I created this quick little video comparing the colors of the R5 and the R6 when shooting video in log. I also apply the same basic Canon Lut. Not the most dynamic scene but I saw some reviewers saying the R5 and the R6 had noticeably different colors. Personally I do not see it.


----------



## Gazwas (Feb 20, 2021)

I thought it was with skin tones that people report the difference?

Not saying you‘re wrong or tests invalid but the scene you filmed was very muted and had virtually no colours to compare. The tree was also different.


----------



## privatebydesign (Feb 20, 2021)

The differences depend entirely on the colors in the scene and the light used to capture it. If the CFA's are even slightly different between two cameras then the color output at some light wavelengths will be different, and this is exacerbated if the light has similar dips and troughs in it's wavelengths.

In some scenes under some light two cameras might seem identical, in other scenes with different lighting and different subject colors those same cameras can be very different.


----------



## Jonathan Thill (Feb 20, 2021)

@Gazwas Yeah I have seen footage where the R6 is warmer then the EOS R for skin tones, I think Potato Jet did a good video on that under controlled lighting.
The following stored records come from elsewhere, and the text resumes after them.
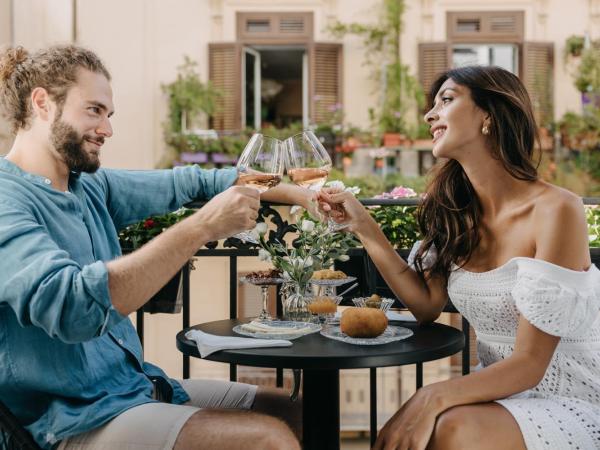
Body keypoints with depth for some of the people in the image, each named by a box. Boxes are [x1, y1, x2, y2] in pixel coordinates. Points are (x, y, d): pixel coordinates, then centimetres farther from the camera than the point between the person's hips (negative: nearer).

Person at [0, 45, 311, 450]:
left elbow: (191, 183, 14)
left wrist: (301, 195, 6)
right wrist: (202, 226, -30)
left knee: (299, 412, 11)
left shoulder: (92, 187, 6)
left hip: (139, 385, 9)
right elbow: (72, 306, -34)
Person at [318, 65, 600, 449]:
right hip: (498, 391, 5)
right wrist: (364, 226, -4)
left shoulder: (555, 210, -19)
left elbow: (529, 363, -21)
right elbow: (427, 305, 1)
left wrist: (434, 397, -34)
For me and my workflow color correction\matching has been less of an issue then trying to match the sharpness of the R5's HQ 4K when shooting on the R6.

I really like the R6 4K 60, it is noticeably sharper than the line skip 4K 60 on the R5. The R5's 24fps and 30fps HQ is amazing and if I am shooting something that I know I will not need multiple clips I use that most often. 

For most of my stock footage I use the R5's 8K RAW, the flexibility of it is hard to beat and my clips are no more then 30 seconds (still takes my overclocked i7-8700K with dual Nvidia 1080 Ti's to its knees exporting it) but the ability to crop in and still be sharp is great. I can get 3 or 4 quality clips from a single take. 

I do agree the scene is not the best, I had not intended to move the shot at all but a humming bird came by when I was setting up the R5 shots and I could not resist


----------